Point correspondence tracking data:
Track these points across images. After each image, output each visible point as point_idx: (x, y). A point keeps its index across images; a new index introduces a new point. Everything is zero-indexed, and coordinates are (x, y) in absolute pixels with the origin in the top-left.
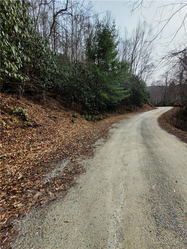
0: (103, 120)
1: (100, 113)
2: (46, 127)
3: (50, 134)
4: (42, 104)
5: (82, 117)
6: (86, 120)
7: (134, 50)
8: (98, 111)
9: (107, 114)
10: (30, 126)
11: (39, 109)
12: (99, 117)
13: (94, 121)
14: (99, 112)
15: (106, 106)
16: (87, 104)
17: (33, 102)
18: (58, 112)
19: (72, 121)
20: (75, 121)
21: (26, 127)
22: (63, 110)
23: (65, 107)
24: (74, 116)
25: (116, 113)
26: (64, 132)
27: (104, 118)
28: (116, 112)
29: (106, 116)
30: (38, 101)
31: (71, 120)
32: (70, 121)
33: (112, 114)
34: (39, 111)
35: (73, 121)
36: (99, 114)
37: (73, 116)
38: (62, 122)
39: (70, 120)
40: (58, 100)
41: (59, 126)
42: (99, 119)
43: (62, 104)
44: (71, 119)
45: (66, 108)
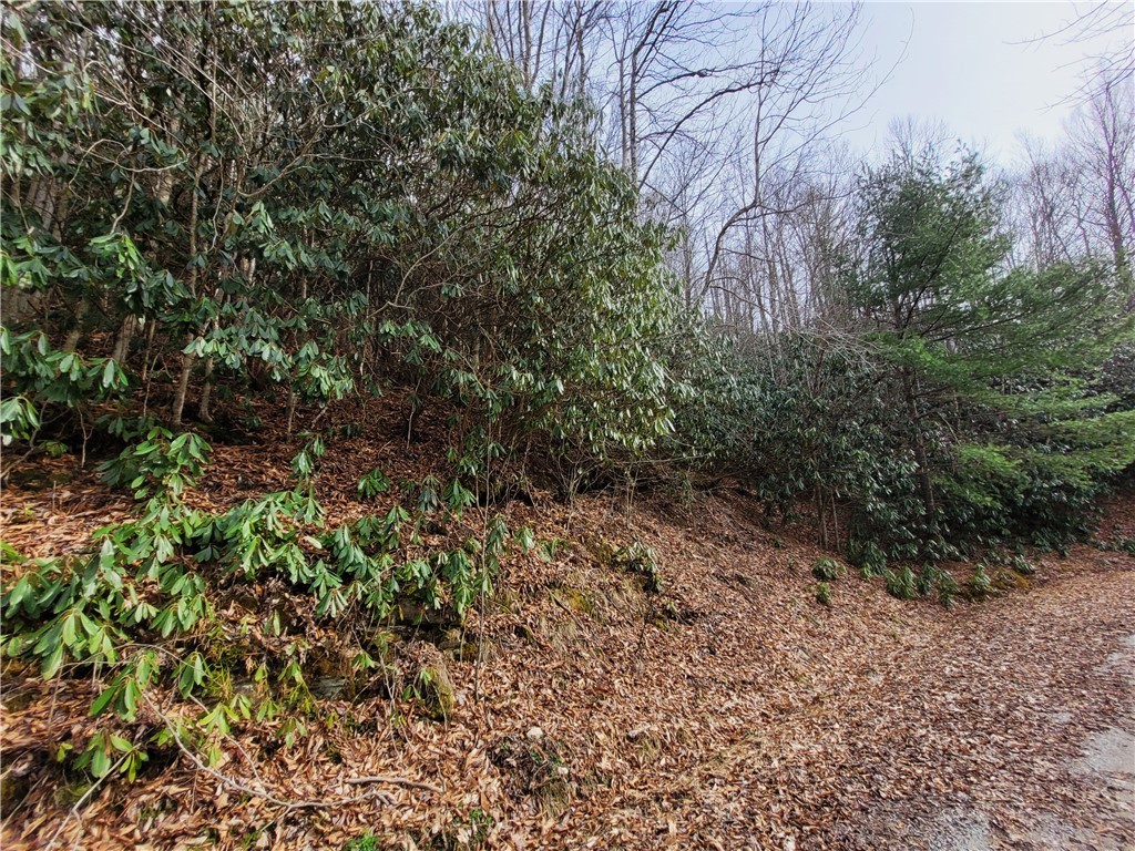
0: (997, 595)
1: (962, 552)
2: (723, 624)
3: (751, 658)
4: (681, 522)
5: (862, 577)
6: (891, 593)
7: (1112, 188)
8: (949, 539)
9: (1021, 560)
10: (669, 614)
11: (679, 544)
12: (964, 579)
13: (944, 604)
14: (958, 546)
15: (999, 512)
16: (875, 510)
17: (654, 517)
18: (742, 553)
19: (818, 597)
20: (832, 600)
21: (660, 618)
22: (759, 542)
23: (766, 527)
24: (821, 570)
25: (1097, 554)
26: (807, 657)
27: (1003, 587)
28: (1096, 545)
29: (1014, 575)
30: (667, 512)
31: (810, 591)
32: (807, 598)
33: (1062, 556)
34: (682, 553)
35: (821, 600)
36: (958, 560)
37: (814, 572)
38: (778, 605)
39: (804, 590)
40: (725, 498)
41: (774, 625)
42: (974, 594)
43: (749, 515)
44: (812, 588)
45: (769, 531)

Instructions for the task:
Of all the entries above, retype exactly the lines from the line with "2: (46, 127)" to the line with "21: (26, 127)", both included, and no others.

Exercise answer:
2: (46, 127)
3: (50, 134)
4: (42, 104)
5: (82, 117)
6: (86, 120)
7: (134, 50)
8: (98, 111)
9: (107, 114)
10: (30, 126)
11: (39, 109)
12: (99, 117)
13: (94, 121)
14: (99, 112)
15: (106, 106)
16: (87, 104)
17: (33, 102)
18: (58, 112)
19: (72, 121)
20: (75, 121)
21: (26, 127)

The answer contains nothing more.